First imagine the cube is sitting on the ground and you are looking down at it from slightly above and to the right (this is the way most people will initially perceive it, because it is the most familiar).
Then imagine the cube is instead attached to a wall or perhaps a ceiling and you are looking up at it from slightly below and to the left.
Or better yet - this helped me more because I couldn't get what you were saying until I saw it - is that you can think of either one of two faces that the cube can sit on. Before I explain which faces I am talking of, I have to note that a cube face can be described by its diagonal, which is what I have to do to explain this in words and the second one is that in a drawing of a cube there are six peripheral intersection points(three to the right and three to the left) and two inside points a right one and a left one. So these two faces the cube can sit on are:
The first is the face whose diagonal starts from the bottom left peripheral point and reaches the right inside point
Then the second face is the one that spans from the left bottom peripheral point until the right middle peripheral point.

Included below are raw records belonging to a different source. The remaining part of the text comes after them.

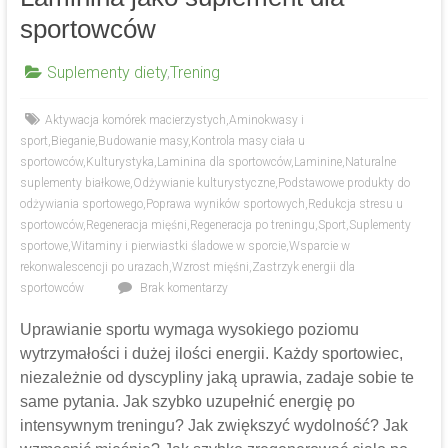
sportowców
Suplementy diety
,
Trening
Aktywacja komórek macierzystych
,
Aminokwasy i
sport
,
Bieganie
,
Budowanie masy
,
Kontrola masy ciała u
sportowców
,
Kulturystyka
,
Laminina dla sportowców
,
Laminine
,
Naturalne
suplementy białkowe
,
Odżywianie kulturystyczne
,
Podstawowe produkty do
odżywiania sportowego
,
Poprawa wyników sportowych
,
Redukcja stresu u
sportowców
,
Regeneracja mięśni
,
Regeneracja po treningu
,
Sport
,
Suplementy
sportowe
,
Witaminy i pierwiastki śladowe w sporcie
,
Wsparcie w
rekonwalescencji po urazach
,
Wzrost mięśni
,
Zastrzyk energii dla
sportowców
Brak komentarzy
Uprawianie sportu wymaga wysokiego poziomu
wytrzymałości i dużej ilości energii. Każdy sportowiec,
niezależnie od dyscypliny jaką uprawia, zadaje sobie te
same pytania. Jak szybko uzupełnić energię po
intensywnym treningu? Jak zwiększyć wydolność? Jak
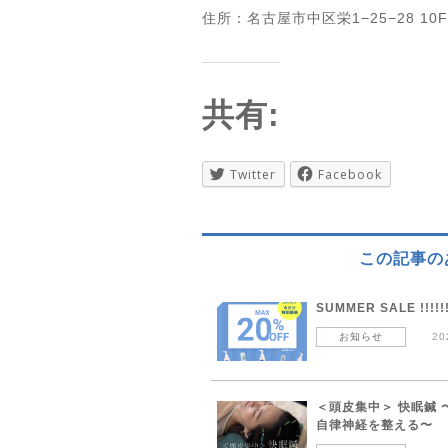
住所：名古屋市中区栄1−25−28 10F
共有:
Twitter
Facebook
この記事の
SUMMER SALE !!!!!
お知らせ
20
＜頭皮集中＞ 快眠鍼 
自律神経を整える〜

Yes I am able to see it, if I concentrate on the corner in the back or the one in front I can switch with a little focus. But seeing it trying to change in the middle if me watching it feels extremely weird
I don't think so. I think it's how you perceive yourself looking at it. Are you under it or above it? I think since it's 2D, on screen, etc. most people perceive it as something they're above. There's also a common viewpoint for 2D representation of 3D objects so the brains would be influenced by that, kind of like how a map's top edge is always North.
Thank you - your description is the only one that allowed me to see the "other" perspective. If I really focus on the "wrong" bottom face and bottom left vertex I can see it the wrong way for a short time but the instant me brain notices the top right vertex it flips back.
That’s a good explanation, you can either view it as above or below the top back vertex, whatever your brain choses to decide! I wonder if there is actually any more thorough explanation of this.